Word Of the Week #528: Optimism

September 18, 2014 by  

Optimism the best possible or conceivable condition.

Do you generally feel optimistic about your life? Do you see failure as “just a setback” or a road block that you have to get around? Or does failure make you feel helpless?

This is the last trait on self-motivation from Daniel Goleman’s book on Emotional Intelligence. He says, “Consider the role of positive motivation – the marshalling of feelings of enthusiasm, zeal, and confidence – in achievement. Studies of Olympic athletes, world-class musicians, and chess grand masters find their unifying trait is the ability to motivate themselves to pursue relentless training routines.

Optimism, like hope, means having a strong expectation that, in general, things will turn out all right in life, despite setbacks and frustrations. From a optimismthe stand point of emotional intelligence, optimism is an attitude that buffers people against falling into apathy, hopelessness, or depression in the face of tough going. And as with hope, its near cousin, optimism pays dividends in life (providing, of course, it is a realistic optimism: a too-naïve optimism can be disastrous.)

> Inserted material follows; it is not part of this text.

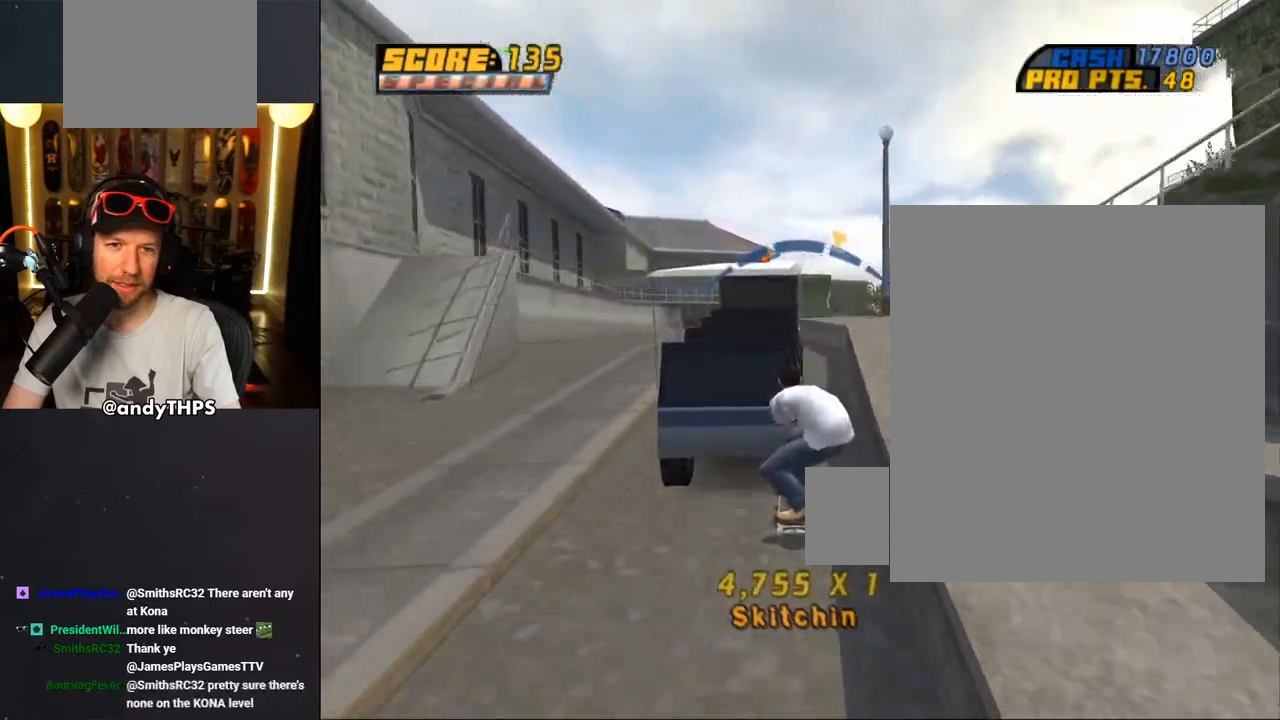
{"buttons": ["CROSS", "DPAD_LEFT"], "left_stick": "center", "right_stick": "center", "events": [[233, "DPAD_RIGHT", "down"], [283, "DPAD_RIGHT", "up"]]}
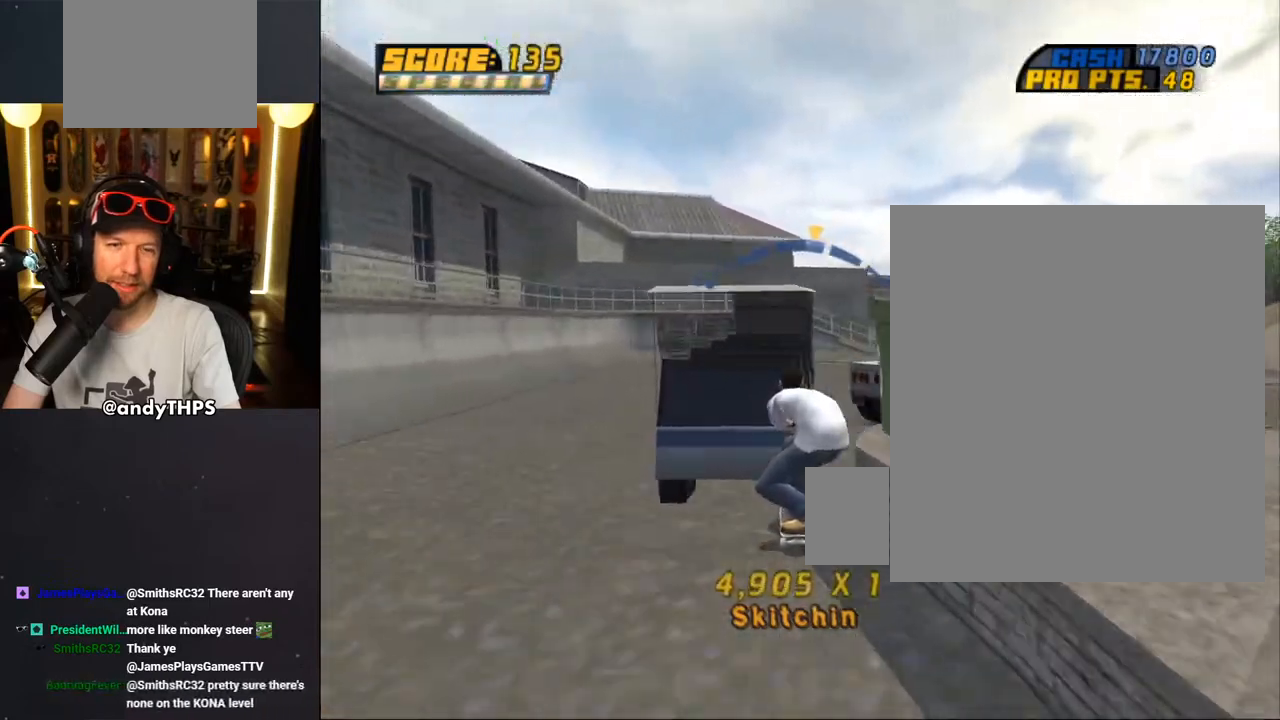
{"buttons": ["CROSS", "DPAD_LEFT"], "left_stick": "center", "right_stick": "center", "events": [[417, "DPAD_RIGHT", "down"], [500, "DPAD_RIGHT", "up"]]}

Dr. Martin Seligman, the author of “Learned Optimism,” says “Success comes down to a combination of reasonable talent with the ability to keep going in the face of defeat.”

For his research Dr. Seligman chose Met Life insurance salesmen since they must constantly rebound from getting the door slammed in their face. He discovered that in the first two years on the job, salesmen who scored high for optimism sold 37% more than their pessimistic brethren.

Then he tried another experiment: Applicants who were optimists but who failed to meet Met Life’s other standard test criteria were hired anyway. This group outsold its pessimistic counterparts by 21% in the first year and by 57% the next.

If you have experienced my Fun-damentals of Emotion Intelligence program, then you know it’s your IQ that gets you hired and your EQ that gets you promoted. Your ability to motivate yourself and stay motivated is one of the key elements of emotional intelligence. Optimism and hope fall under self-motivation!

This week focus on being more optimistic. Look at everything as an opportunity, even though it may seem negative at the time. What would you have to do to have the best possible or conceivable condition? How would it feel to know that a setback is just that and not permanent?